● **JOB**
Copy each of the rows below without changing anything.

● **PROVIDED INFORMATION**
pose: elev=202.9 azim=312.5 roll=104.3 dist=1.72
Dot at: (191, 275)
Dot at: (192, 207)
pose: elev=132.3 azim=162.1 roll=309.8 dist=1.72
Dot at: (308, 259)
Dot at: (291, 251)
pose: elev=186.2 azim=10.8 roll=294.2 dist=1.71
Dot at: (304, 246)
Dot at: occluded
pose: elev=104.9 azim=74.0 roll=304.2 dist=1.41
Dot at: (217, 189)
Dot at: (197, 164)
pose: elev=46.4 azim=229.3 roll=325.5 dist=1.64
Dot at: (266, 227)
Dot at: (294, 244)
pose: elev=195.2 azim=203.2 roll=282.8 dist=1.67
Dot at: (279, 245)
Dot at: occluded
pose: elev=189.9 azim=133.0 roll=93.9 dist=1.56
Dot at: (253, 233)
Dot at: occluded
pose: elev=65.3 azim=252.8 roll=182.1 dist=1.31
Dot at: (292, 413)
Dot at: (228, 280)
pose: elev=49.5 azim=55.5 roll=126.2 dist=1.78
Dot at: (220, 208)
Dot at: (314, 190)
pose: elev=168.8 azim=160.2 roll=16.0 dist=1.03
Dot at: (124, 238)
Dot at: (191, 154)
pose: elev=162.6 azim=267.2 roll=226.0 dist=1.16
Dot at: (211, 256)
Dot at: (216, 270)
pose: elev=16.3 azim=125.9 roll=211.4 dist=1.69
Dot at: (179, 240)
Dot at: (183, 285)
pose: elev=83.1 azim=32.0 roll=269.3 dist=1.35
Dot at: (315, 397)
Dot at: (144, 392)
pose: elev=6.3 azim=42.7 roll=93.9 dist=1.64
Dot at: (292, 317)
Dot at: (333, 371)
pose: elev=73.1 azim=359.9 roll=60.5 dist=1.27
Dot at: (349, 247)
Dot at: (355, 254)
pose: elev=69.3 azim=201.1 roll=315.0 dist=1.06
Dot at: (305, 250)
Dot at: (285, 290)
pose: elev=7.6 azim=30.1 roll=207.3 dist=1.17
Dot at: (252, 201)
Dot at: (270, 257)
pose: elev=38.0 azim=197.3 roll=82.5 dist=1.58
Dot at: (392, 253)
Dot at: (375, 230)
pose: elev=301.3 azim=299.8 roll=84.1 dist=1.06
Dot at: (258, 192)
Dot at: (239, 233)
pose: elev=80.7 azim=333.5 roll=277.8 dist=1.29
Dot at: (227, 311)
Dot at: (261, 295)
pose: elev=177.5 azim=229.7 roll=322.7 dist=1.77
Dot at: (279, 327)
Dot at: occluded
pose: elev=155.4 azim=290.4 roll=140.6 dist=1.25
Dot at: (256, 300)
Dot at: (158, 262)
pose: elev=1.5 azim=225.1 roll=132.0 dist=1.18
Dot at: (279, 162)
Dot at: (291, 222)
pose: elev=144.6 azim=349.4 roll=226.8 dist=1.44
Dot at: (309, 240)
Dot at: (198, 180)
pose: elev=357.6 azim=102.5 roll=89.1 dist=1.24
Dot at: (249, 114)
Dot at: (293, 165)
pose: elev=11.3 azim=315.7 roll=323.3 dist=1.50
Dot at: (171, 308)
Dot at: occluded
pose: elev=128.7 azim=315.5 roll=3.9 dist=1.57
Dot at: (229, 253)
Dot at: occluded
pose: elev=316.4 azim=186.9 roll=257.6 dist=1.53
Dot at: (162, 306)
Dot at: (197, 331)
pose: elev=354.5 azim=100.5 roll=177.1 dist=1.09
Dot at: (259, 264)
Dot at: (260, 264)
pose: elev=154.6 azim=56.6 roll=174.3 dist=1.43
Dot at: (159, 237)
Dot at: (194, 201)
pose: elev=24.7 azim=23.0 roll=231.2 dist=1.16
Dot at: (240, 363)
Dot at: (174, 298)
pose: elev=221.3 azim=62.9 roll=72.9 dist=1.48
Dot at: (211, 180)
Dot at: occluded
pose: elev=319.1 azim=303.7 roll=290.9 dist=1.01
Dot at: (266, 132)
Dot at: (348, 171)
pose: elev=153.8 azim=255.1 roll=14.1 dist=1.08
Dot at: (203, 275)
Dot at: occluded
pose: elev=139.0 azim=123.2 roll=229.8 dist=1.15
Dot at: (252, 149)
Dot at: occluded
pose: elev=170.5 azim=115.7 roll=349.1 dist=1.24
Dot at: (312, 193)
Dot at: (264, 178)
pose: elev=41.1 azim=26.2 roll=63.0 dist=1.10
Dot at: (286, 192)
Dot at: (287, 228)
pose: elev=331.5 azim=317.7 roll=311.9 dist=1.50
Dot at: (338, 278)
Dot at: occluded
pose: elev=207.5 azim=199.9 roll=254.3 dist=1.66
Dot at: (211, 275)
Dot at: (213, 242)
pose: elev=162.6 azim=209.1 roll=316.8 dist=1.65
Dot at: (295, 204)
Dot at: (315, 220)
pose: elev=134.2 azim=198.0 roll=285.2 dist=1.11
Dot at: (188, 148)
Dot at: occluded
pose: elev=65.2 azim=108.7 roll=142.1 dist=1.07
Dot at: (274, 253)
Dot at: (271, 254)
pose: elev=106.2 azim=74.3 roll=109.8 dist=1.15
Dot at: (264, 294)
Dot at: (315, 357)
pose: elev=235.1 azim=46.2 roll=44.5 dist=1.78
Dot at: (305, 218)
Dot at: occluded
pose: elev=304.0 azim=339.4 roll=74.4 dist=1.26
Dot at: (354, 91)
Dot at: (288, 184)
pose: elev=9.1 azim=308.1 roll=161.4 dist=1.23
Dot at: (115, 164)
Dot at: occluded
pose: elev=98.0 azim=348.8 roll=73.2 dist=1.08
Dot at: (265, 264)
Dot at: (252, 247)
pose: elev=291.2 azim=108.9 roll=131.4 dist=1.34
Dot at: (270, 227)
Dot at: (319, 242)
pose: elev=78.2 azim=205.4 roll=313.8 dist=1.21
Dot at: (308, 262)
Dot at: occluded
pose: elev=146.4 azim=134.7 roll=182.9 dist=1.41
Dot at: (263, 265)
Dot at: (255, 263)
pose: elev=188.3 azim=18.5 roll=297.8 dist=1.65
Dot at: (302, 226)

● **OUTPUT FOR THIS TASK**
pose: elev=202.9 azim=312.5 roll=104.3 dist=1.72
Dot at: (191, 275)
Dot at: (192, 207)
pose: elev=132.3 azim=162.1 roll=309.8 dist=1.72
Dot at: (308, 259)
Dot at: (291, 251)
pose: elev=186.2 azim=10.8 roll=294.2 dist=1.71
Dot at: (304, 246)
Dot at: occluded
pose: elev=104.9 azim=74.0 roll=304.2 dist=1.41
Dot at: (217, 189)
Dot at: (197, 164)
pose: elev=46.4 azim=229.3 roll=325.5 dist=1.64
Dot at: (266, 227)
Dot at: (294, 244)
pose: elev=195.2 azim=203.2 roll=282.8 dist=1.67
Dot at: (279, 245)
Dot at: occluded
pose: elev=189.9 azim=133.0 roll=93.9 dist=1.56
Dot at: (253, 233)
Dot at: occluded
pose: elev=65.3 azim=252.8 roll=182.1 dist=1.31
Dot at: (292, 413)
Dot at: (228, 280)
pose: elev=49.5 azim=55.5 roll=126.2 dist=1.78
Dot at: (220, 208)
Dot at: (314, 190)
pose: elev=168.8 azim=160.2 roll=16.0 dist=1.03
Dot at: (124, 238)
Dot at: (191, 154)
pose: elev=162.6 azim=267.2 roll=226.0 dist=1.16
Dot at: (211, 256)
Dot at: (216, 270)
pose: elev=16.3 azim=125.9 roll=211.4 dist=1.69
Dot at: (179, 240)
Dot at: (183, 285)
pose: elev=83.1 azim=32.0 roll=269.3 dist=1.35
Dot at: (315, 397)
Dot at: (144, 392)
pose: elev=6.3 azim=42.7 roll=93.9 dist=1.64
Dot at: (292, 317)
Dot at: (333, 371)
pose: elev=73.1 azim=359.9 roll=60.5 dist=1.27
Dot at: (349, 247)
Dot at: (355, 254)
pose: elev=69.3 azim=201.1 roll=315.0 dist=1.06
Dot at: (305, 250)
Dot at: (285, 290)
pose: elev=7.6 azim=30.1 roll=207.3 dist=1.17
Dot at: (252, 201)
Dot at: (270, 257)
pose: elev=38.0 azim=197.3 roll=82.5 dist=1.58
Dot at: (392, 253)
Dot at: (375, 230)
pose: elev=301.3 azim=299.8 roll=84.1 dist=1.06
Dot at: (258, 192)
Dot at: (239, 233)
pose: elev=80.7 azim=333.5 roll=277.8 dist=1.29
Dot at: (227, 311)
Dot at: (261, 295)
pose: elev=177.5 azim=229.7 roll=322.7 dist=1.77
Dot at: (279, 327)
Dot at: occluded
pose: elev=155.4 azim=290.4 roll=140.6 dist=1.25
Dot at: (256, 300)
Dot at: (158, 262)
pose: elev=1.5 azim=225.1 roll=132.0 dist=1.18
Dot at: (279, 162)
Dot at: (291, 222)
pose: elev=144.6 azim=349.4 roll=226.8 dist=1.44
Dot at: (309, 240)
Dot at: (198, 180)
pose: elev=357.6 azim=102.5 roll=89.1 dist=1.24
Dot at: (249, 114)
Dot at: (293, 165)
pose: elev=11.3 azim=315.7 roll=323.3 dist=1.50
Dot at: (171, 308)
Dot at: occluded
pose: elev=128.7 azim=315.5 roll=3.9 dist=1.57
Dot at: (229, 253)
Dot at: occluded
pose: elev=316.4 azim=186.9 roll=257.6 dist=1.53
Dot at: (162, 306)
Dot at: (197, 331)
pose: elev=354.5 azim=100.5 roll=177.1 dist=1.09
Dot at: (259, 264)
Dot at: (260, 264)
pose: elev=154.6 azim=56.6 roll=174.3 dist=1.43
Dot at: (159, 237)
Dot at: (194, 201)
pose: elev=24.7 azim=23.0 roll=231.2 dist=1.16
Dot at: (240, 363)
Dot at: (174, 298)
pose: elev=221.3 azim=62.9 roll=72.9 dist=1.48
Dot at: (211, 180)
Dot at: occluded
pose: elev=319.1 azim=303.7 roll=290.9 dist=1.01
Dot at: (266, 132)
Dot at: (348, 171)
pose: elev=153.8 azim=255.1 roll=14.1 dist=1.08
Dot at: (203, 275)
Dot at: occluded
pose: elev=139.0 azim=123.2 roll=229.8 dist=1.15
Dot at: (252, 149)
Dot at: occluded
pose: elev=170.5 azim=115.7 roll=349.1 dist=1.24
Dot at: (312, 193)
Dot at: (264, 178)
pose: elev=41.1 azim=26.2 roll=63.0 dist=1.10
Dot at: (286, 192)
Dot at: (287, 228)
pose: elev=331.5 azim=317.7 roll=311.9 dist=1.50
Dot at: (338, 278)
Dot at: occluded
pose: elev=207.5 azim=199.9 roll=254.3 dist=1.66
Dot at: (211, 275)
Dot at: (213, 242)
pose: elev=162.6 azim=209.1 roll=316.8 dist=1.65
Dot at: (295, 204)
Dot at: (315, 220)
pose: elev=134.2 azim=198.0 roll=285.2 dist=1.11
Dot at: (188, 148)
Dot at: occluded
pose: elev=65.2 azim=108.7 roll=142.1 dist=1.07
Dot at: (274, 253)
Dot at: (271, 254)
pose: elev=106.2 azim=74.3 roll=109.8 dist=1.15
Dot at: (264, 294)
Dot at: (315, 357)
pose: elev=235.1 azim=46.2 roll=44.5 dist=1.78
Dot at: (305, 218)
Dot at: occluded
pose: elev=304.0 azim=339.4 roll=74.4 dist=1.26
Dot at: (354, 91)
Dot at: (288, 184)
pose: elev=9.1 azim=308.1 roll=161.4 dist=1.23
Dot at: (115, 164)
Dot at: occluded
pose: elev=98.0 azim=348.8 roll=73.2 dist=1.08
Dot at: (265, 264)
Dot at: (252, 247)
pose: elev=291.2 azim=108.9 roll=131.4 dist=1.34
Dot at: (270, 227)
Dot at: (319, 242)
pose: elev=78.2 azim=205.4 roll=313.8 dist=1.21
Dot at: (308, 262)
Dot at: occluded
pose: elev=146.4 azim=134.7 roll=182.9 dist=1.41
Dot at: (263, 265)
Dot at: (255, 263)
pose: elev=188.3 azim=18.5 roll=297.8 dist=1.65
Dot at: (302, 226)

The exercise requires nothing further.